:: Passage to read ::
-- Opening Marker --

New-arrivals challenged by remote teaching: Creating solutions during the COVID-19 pandemic

Publication details

Year: 2020
DOI: 10.26203/2kxf-8b43
Issued: 2020
Language: English
Volume: 27
Issue: 2
Start Page: 214
End Page: 228
Editors:
Authors: Busic V.; Hansson N.; Sullivan K.P.H.
Type: Journal article
Journal: Education in the North
Publisher: School of Education at the University of Aberdeen
Place: Aberdeen
Topics: Learning; Internet usage, practices and engagement; Access, inequalities and vulnerabilities; Other
Sample: Four teachers of the Swedish language in Swedish for immigrants (SFI) language learning programme (students aged 16 and up).
Implications For Educators About: Other; Professional development

Abstract

Ensuring access to equal education is more complex than adopting remote teaching approaches. International reactions to Covid-19 included closing physical schools and moving teaching online. This has created learning challenges for newly arrived refugees and immigrants, and teaching challenges for their teachers. On 18 March 2020, language teaching for post-compulsory school-aged refugees and immigrants moved to remote teaching. This paper investigates this move. Through semi-structured interviews, we investigated how teachers attempted to assure equal access to these language courses and their perception of their students’ experiences of this shift. We found that many of the teachers’ students were inexperienced computer users. We also found that the teachers perceived that their students’ feelings of isolation from society increased, and that this in turn reduced their abilities to access the education being offered. Remote teaching is not sufficient on its own to support the social function of these courses. However, the interviewed teachers are highly creative teachers. For example, they kept trialling combinations of a wide range of communication possibilities including visiting students at home and holding outdoor meetings. In these ways they created an instantiation of agency that may have encouraged students. These actions suggest avenues for future research and potential ways of ameliorating the educational challenges created by the sudden move to teaching online.

-- Closing Marker --

:: Your assignment ::
Reproduce, word for word, the stretch of the remote-teaching article entry above from "New-arrivals challenged by" through "N.; Sullivan K.P.H.".

:: Extracted records ::
-- Opening Marker --

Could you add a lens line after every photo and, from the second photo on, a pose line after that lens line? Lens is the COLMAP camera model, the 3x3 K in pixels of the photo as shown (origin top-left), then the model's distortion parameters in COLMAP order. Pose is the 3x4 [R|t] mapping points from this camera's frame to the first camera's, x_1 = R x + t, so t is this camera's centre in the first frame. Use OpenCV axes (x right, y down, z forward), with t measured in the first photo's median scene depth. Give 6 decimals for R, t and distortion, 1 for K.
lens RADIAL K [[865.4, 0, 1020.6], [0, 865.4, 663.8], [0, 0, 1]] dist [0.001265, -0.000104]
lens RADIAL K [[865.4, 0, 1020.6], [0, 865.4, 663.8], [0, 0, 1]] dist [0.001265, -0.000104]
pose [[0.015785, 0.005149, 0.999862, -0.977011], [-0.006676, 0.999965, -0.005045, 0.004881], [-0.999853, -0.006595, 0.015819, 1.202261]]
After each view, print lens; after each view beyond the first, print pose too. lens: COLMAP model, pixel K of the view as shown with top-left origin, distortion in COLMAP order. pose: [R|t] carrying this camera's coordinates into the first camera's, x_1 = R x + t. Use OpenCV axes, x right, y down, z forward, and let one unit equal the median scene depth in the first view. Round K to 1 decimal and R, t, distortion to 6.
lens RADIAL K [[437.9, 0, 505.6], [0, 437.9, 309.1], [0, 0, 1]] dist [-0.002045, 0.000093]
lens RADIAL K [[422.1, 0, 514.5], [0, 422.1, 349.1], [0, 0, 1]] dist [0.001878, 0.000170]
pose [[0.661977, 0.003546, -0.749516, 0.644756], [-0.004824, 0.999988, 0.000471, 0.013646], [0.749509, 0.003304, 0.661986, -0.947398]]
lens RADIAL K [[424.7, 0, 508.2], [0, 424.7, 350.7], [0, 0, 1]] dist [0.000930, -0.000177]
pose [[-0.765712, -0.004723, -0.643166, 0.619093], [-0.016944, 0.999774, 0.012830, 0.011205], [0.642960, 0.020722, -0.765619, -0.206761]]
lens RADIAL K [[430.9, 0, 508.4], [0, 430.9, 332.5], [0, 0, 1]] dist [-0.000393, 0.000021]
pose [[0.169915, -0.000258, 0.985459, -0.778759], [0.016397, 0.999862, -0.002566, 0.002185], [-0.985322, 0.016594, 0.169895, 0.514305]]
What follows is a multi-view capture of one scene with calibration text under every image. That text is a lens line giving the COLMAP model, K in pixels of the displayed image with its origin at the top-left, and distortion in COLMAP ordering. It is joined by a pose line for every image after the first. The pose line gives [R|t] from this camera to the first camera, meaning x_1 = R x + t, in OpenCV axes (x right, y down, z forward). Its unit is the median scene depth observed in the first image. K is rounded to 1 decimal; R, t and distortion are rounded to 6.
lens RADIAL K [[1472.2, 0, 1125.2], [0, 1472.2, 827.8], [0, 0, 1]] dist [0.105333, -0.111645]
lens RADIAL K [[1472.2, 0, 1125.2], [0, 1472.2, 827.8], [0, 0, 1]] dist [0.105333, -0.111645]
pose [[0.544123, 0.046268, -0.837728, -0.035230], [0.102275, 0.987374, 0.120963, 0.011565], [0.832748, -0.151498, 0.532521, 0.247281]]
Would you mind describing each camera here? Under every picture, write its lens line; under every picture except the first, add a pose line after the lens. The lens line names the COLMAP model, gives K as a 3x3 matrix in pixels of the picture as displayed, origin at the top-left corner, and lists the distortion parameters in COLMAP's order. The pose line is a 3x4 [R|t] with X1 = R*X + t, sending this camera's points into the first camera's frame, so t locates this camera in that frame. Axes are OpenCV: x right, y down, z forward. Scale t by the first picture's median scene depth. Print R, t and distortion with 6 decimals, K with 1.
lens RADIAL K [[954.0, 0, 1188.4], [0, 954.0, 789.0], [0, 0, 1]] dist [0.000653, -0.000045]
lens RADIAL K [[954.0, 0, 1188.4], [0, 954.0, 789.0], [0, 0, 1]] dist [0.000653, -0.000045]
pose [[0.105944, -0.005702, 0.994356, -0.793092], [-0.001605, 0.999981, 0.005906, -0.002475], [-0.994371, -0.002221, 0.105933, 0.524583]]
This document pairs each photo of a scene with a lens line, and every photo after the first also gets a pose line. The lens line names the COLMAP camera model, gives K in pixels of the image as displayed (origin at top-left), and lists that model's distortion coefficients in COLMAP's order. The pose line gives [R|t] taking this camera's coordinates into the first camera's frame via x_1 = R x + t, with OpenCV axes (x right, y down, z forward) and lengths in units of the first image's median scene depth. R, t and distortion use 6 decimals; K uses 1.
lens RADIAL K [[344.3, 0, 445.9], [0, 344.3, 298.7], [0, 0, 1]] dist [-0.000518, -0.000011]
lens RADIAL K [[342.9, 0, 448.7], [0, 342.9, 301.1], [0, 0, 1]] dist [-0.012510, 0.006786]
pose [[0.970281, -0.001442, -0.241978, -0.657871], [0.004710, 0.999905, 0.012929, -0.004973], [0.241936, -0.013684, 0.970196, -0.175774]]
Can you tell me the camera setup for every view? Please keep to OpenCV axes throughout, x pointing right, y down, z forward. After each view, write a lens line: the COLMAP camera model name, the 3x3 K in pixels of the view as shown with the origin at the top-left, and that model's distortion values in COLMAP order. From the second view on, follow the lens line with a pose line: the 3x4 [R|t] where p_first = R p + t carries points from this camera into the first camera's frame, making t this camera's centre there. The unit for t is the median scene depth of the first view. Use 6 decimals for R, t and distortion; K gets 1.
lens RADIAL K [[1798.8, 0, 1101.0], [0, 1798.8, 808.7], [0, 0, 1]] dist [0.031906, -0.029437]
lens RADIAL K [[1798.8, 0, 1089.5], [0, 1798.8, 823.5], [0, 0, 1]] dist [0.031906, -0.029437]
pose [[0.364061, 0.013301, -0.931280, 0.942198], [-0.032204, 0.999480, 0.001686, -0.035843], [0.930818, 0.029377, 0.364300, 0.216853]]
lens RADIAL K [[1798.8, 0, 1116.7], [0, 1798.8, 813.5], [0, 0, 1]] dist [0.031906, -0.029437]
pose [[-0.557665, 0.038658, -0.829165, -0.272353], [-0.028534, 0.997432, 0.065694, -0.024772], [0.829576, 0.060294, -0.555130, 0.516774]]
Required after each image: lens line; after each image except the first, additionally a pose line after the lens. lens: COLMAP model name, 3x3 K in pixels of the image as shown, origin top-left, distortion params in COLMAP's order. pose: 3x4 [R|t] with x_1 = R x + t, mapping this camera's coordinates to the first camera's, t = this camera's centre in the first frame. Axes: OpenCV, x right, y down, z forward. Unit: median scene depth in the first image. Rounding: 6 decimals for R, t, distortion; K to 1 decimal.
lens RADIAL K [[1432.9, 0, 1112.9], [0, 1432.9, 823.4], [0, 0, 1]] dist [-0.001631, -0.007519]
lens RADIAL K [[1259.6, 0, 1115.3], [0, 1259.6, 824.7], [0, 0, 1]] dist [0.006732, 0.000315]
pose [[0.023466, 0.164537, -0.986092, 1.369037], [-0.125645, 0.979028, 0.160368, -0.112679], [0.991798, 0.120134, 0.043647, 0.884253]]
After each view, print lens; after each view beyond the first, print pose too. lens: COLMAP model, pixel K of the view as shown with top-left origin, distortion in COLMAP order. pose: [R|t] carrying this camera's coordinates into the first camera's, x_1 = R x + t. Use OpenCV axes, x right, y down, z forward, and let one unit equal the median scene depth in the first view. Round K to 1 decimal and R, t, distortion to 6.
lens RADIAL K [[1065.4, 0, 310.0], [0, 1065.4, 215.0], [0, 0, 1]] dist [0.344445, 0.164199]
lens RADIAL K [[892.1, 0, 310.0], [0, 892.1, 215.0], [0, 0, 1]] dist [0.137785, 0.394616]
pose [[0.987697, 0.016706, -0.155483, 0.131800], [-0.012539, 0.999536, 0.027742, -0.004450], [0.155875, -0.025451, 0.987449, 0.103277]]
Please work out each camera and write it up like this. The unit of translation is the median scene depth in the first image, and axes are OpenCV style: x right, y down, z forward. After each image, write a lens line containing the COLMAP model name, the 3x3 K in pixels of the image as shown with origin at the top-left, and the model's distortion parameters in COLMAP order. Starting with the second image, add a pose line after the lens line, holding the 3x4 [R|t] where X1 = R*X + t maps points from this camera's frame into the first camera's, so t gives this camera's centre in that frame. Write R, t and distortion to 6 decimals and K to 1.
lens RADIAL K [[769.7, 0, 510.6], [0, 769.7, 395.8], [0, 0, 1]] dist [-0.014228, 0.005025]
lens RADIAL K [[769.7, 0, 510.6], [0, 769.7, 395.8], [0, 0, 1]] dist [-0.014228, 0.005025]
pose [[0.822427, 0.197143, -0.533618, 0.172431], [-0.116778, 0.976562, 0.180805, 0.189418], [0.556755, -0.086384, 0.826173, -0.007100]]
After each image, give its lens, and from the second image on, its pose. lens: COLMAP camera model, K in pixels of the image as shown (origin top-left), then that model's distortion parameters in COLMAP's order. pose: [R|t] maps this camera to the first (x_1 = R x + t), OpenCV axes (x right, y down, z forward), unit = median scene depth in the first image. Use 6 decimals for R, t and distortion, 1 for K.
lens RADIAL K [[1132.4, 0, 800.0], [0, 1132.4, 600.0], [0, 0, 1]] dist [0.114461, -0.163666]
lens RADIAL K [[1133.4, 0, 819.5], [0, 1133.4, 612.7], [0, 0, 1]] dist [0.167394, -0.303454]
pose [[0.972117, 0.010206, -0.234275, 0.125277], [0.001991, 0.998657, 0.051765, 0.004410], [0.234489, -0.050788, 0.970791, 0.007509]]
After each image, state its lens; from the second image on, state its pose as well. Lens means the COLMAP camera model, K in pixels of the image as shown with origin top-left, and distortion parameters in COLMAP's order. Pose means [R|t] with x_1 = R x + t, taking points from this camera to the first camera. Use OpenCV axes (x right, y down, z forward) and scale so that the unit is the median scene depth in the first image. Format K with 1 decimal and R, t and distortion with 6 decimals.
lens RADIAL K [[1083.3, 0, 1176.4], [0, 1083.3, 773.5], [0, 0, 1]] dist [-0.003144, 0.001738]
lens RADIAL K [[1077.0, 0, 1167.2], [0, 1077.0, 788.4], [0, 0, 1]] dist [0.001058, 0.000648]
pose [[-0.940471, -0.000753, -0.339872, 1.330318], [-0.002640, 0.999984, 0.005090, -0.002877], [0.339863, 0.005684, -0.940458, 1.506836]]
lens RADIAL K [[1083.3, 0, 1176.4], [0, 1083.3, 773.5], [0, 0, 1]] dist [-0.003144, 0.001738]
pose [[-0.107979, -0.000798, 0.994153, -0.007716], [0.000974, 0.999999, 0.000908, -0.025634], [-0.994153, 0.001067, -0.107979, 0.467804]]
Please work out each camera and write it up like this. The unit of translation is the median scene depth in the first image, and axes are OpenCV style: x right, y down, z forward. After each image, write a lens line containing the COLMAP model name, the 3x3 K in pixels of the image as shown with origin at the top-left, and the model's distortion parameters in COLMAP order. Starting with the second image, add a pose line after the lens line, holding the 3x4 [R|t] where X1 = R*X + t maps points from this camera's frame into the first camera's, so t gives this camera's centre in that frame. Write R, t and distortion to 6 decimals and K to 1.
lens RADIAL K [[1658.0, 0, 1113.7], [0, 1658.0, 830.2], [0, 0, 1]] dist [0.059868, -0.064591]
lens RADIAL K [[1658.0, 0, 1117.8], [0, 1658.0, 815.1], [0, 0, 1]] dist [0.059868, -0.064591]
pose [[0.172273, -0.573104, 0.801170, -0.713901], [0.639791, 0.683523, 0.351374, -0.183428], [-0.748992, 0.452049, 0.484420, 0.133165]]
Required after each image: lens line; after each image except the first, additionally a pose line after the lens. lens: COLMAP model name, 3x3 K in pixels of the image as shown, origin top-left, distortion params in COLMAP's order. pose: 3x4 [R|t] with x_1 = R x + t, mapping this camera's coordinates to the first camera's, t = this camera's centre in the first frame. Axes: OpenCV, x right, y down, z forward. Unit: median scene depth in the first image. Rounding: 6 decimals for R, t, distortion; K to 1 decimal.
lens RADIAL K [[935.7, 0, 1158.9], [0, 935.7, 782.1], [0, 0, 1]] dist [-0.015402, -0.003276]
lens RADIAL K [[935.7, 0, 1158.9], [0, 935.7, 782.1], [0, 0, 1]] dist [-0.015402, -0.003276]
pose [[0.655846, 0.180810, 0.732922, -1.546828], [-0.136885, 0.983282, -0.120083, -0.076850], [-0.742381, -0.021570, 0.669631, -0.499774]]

-- Closing Marker --

:: Reply ::
New-arrivals challenged by remote teaching: Creating solutions during the COVID-19 pandemic

Publication details

Year: 2020
DOI: 10.26203/2kxf-8b43
Issued: 2020
Language: English
Volume: 27
Issue: 2
Start Page: 214
End Page: 228
Editors:
Authors: Busic V.; Hansson N.; Sullivan K.P.H.